For the record my Mirrorless are better on manual than my DSLR. Longer shutter speeds available, magnified EVF for focusing, and via adapters can take a much wider range of lenses.


----------



## Ysarex

Not only can my mirrorless camera shoot in full Manual but it has Program mode too. And my mirrorless camera lenses have actual f/stops -- really -- on the lens.

Joe


----------



## Summer75

Thanks for the responses. This helps my understanding. I did a quick google and the mirrorless are a fairly new thing than? All I really knew of was the point and shoot verses the DSLR. Isn't there a middle ground camera that shoots in manual and even RAW but does not change lenses. Kind of like a step up from a point and shoot but not quite a DSLR?


----------



## petrochemist

I think some of the better compact cameras can have RAW & Manual modes, I've certainly got at least one that does manual.
For intermediate cameras you'll generally be after a bridge camera.

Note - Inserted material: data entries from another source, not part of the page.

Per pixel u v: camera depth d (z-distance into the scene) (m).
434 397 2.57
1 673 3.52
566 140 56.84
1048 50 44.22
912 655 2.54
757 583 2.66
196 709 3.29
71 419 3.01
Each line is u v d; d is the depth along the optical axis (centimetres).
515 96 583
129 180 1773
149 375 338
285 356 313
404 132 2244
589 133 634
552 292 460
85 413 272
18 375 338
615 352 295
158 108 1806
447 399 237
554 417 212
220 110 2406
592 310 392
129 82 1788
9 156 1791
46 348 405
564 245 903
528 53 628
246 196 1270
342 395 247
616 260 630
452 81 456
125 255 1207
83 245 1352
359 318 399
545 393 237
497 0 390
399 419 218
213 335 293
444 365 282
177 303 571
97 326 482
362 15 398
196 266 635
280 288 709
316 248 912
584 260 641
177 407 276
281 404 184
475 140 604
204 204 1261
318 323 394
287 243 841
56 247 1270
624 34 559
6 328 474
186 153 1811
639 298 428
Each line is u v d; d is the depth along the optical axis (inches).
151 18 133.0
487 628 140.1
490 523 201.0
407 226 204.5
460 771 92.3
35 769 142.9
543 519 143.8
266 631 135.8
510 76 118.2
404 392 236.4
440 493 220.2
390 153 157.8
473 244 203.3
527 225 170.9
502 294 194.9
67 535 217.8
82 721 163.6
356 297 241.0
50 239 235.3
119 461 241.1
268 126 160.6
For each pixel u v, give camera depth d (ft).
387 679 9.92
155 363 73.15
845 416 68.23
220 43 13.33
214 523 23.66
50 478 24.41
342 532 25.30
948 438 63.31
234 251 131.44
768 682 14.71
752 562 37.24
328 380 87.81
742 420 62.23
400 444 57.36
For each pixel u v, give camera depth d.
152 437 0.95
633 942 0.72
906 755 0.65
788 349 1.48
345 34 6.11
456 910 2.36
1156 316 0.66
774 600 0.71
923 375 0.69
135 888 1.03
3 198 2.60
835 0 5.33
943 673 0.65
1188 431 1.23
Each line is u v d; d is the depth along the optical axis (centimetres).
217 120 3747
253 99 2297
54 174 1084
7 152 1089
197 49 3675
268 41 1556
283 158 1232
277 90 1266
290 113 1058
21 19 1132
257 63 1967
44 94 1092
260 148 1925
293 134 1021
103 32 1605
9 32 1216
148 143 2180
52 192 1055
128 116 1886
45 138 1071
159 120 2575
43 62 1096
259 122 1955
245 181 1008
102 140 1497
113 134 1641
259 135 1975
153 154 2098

SLR like shape but fixed lenses (usually with high zoom factors).

Mirrorless cameras have been around since Panasonic brought out the G1 (2009?). They've gone by a collection of terms in the intervening years with mirrorless lately being the one that's aught on. previous terms include EVIL (electronic veiwfinder, interchangable lens), CSC (Compact systems camera), DSLM (digital single lens mirrorless)...


----------



## limr

Summer75 said:


> Thanks for the responses. This helps my understanding. I did a quick google and the mirrorless are a fairly new thing than? All I really knew of was the point and shoot verses the DSLR. Isn't there a middle ground camera that shoots in manual and even RAW but does not change lenses. Kind of like a step up from a point and shoot but not quite a DSLR?



Yes, I believe you are thinking of bridge cameras: Best Bridge Camera of 2015 - What Digital Camera

These are not the same as mirrorless cameras: 10 best mirrorless cameras of 2015


----------



## Gary A.

While Point & Shoots and Bridge cameras are mirrorless, they are not an Interchangeable Lenses Camera (ILC).  There are mirrorless cameras which have similar features and capabilities as a dSLR. Look at Panasonic, Olympus, Samsung and Fuji (just to name some of the top mirrorless brands). I shoot 100% in RAW and 95% in Manual. I have FF dSLR's, but I prefer my Fuji XT1, APS-C, mirrorless over my Canon 1Ds, FF, dSLR.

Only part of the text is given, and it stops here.